Gagal Terobos Selat Hormuz, AS Dilaporkan Siap Sepakati Gencatan Senjata

1 hour ago 10

Warga Iran berjalan di depan lukisan raksasa mengilustrasikan kapal di Selat Hormuz yang terpampang di Teheran, Senin (20/4/2026).

REPUBLIKA.CO.ID, WASHINGTON – Iran dan Amerika Serikat dilaporkan mendekati kesepakatan gencatan senjata komprehensif. Kabar soal kesepakatan ini setelah AS gagal menjalankan Operasi Project Freedom untuk menerobos Selat Hormuz.

Kabar itu dilansir situs berita Axios mengutip para pejabat AS dan dua sumber yang mengetahui masalah tersebut. Mereka melaporkan pada Rabu bahwa Gedung Putih yakin pihaknya hampir mencapai kesepakatan dengan Iran mengenai nota kesepahaman satu halaman untuk mengakhiri perang dan menetapkan kerangka kerja untuk negosiasi yang lebih rinci mengenai program nuklir.

Situs web tersebut melaporkan bahwa Amerika Serikat memperkirakan tanggapan Iran terhadap beberapa poin penting dalam waktu 48 jam. Laporan tersebut mencatat bahwa kedua belah pihak belum benar-benar menyepakati apapun, namun mengatakan bahwa ini adalah kesepakatan terdekat yang dicapai kedua pihak sejak awal perang.

Situs web Axios mengatakan perjanjian tersebut, yang mencakup ketentuan-ketentuan lain, akan mencakup komitmen Iran terhadap penghentian sementara pengayaan uranium, persetujuan Amerika Serikat untuk mencabut sanksi-sanksinya dan mencairkan dana Iran senilai miliaran dolar, dan kedua belah pihak mencabut pembatasan perjalanan melalui Selat Hormuz.

Laporan itu menambahkan bahwa nota kesepahaman setebal satu halaman berisi 14 poin sedang dinegosiasikan antara utusan AS Steve Wittkopf dan Jared Kushner dan sejumlah pejabat Iran, baik secara langsung maupun melalui perantara.

Dia mengindikasikan bahwa memorandum tersebut, dalam bentuknya yang sekarang, akan menyatakan berakhirnya perang di kawasan dan dimulainya periode 30 hari perundingan mengenai perjanjian rinci untuk membuka selat, membatasi program nuklir Iran, dan mencabut sanksi AS.
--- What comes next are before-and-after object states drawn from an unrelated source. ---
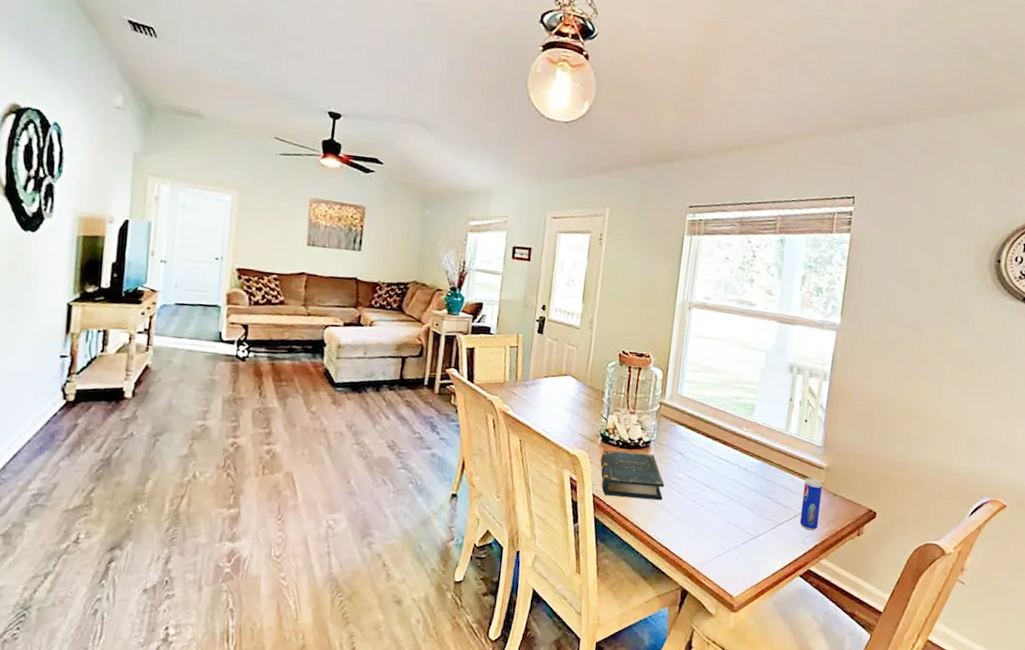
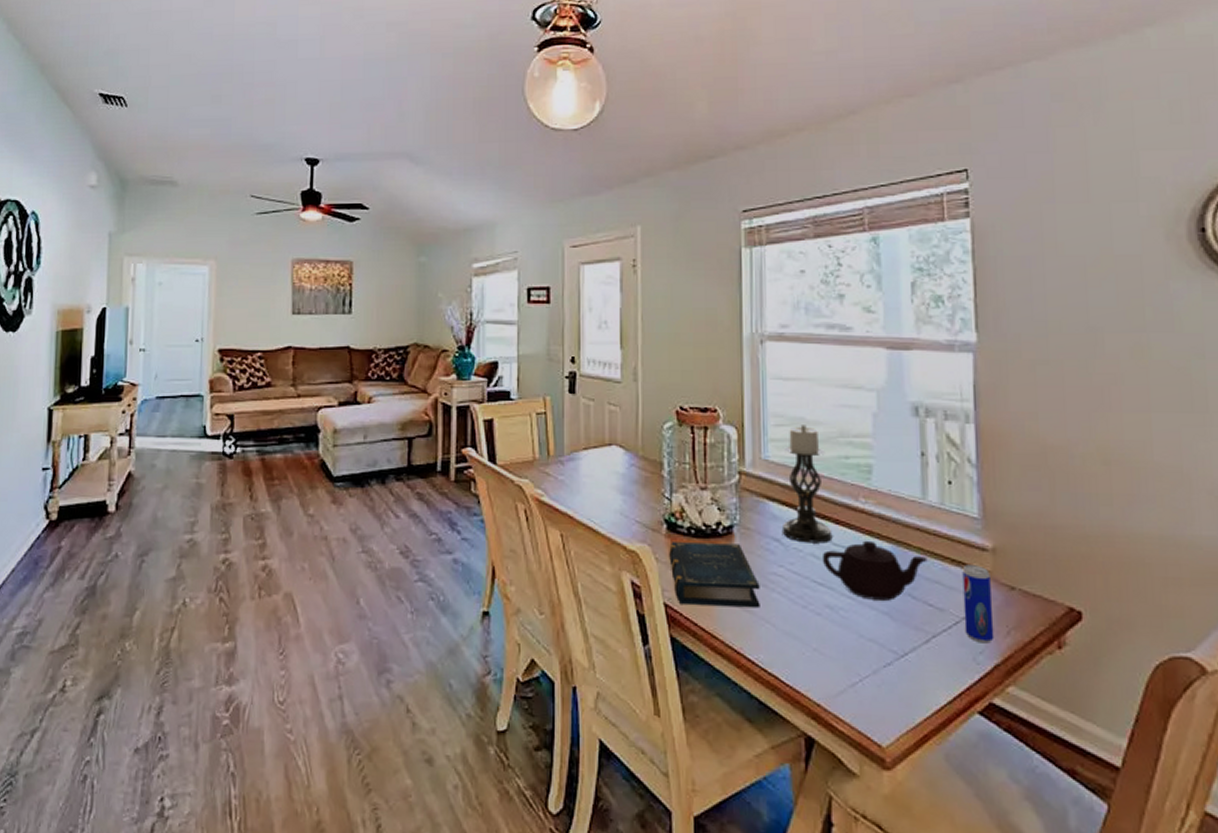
candle holder: none [685,372,724,458] -> present [781,425,833,544]
teapot: none [711,457,783,499] -> present [821,540,928,601]

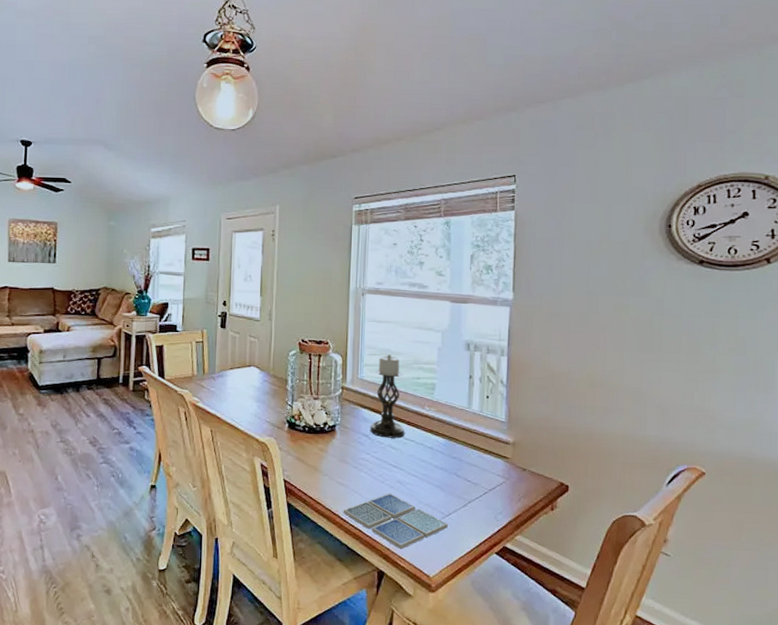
book: present [669,542,760,608] -> none [289,436,352,483]
drink coaster: none [750,622,904,706] -> present [343,493,448,549]
teapot: present [821,540,928,601] -> none [396,436,469,478]
beverage can: present [962,565,995,644] -> none [490,454,511,507]

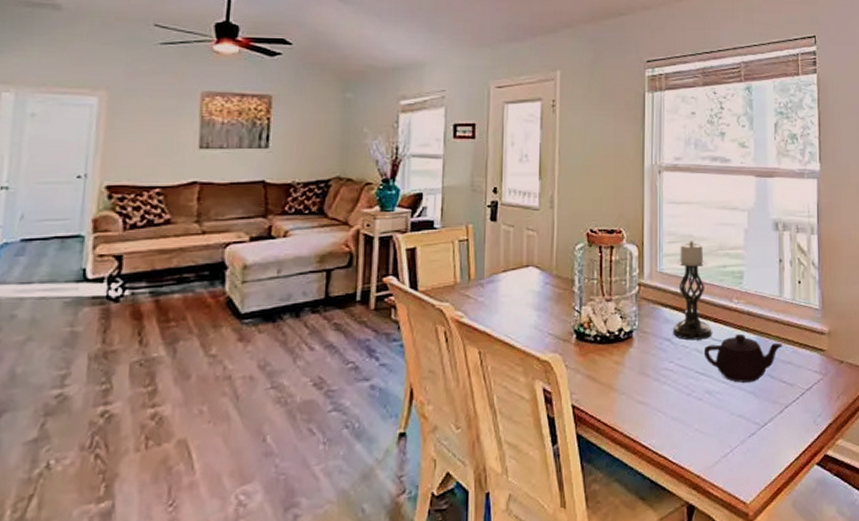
drink coaster: present [343,493,448,549] -> none [644,407,764,475]
teapot: none [396,436,469,478] -> present [703,333,783,383]

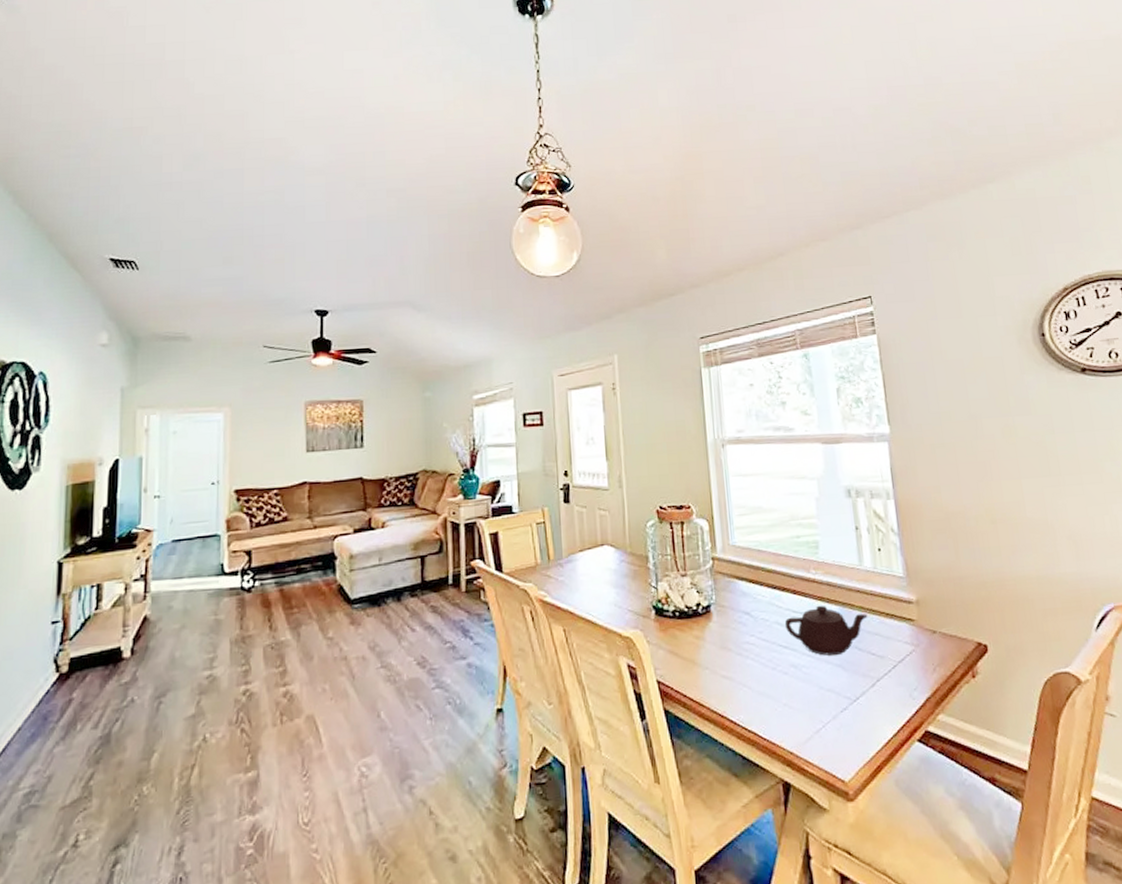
candle holder: present [672,241,712,340] -> none [746,512,792,613]

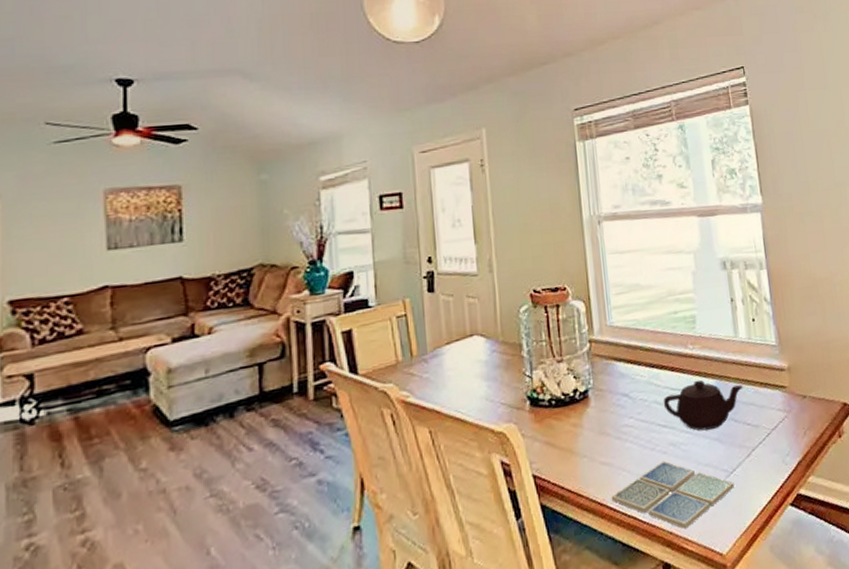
drink coaster: none [731,681,858,751] -> present [611,460,734,530]

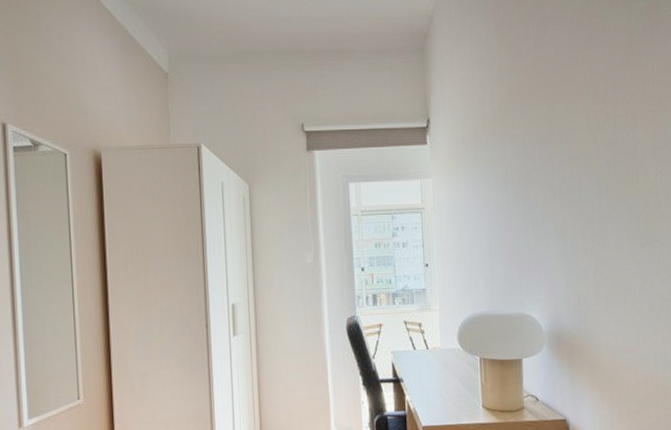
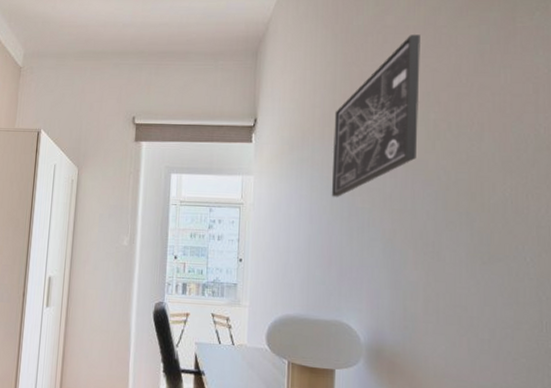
wall art: none [503,25,580,194] -> present [331,34,420,197]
Axios, mengutip seorang pejabat AS, mengatakan bahwa pembatasan Iran terhadap navigasi melalui selat tersebut dan blokade laut AS terhadap pelabuhan-pelabuhan Iran akan dicabut secara bertahap dalam jangka waktu 30 hari.

Pejabat tersebut mengindikasikan bahwa pasukan AS akan dapat menerapkan kembali blokade atau melanjutkan operasi militer jika negosiasi gagal. Di sisi lain, kantor berita Reuters mengutip sumber Pakistan yang mengetahui negosiasi tersebut yang mengonfirmasi bahwa Washington dan Teheran hampir mencapai nota kesepahaman.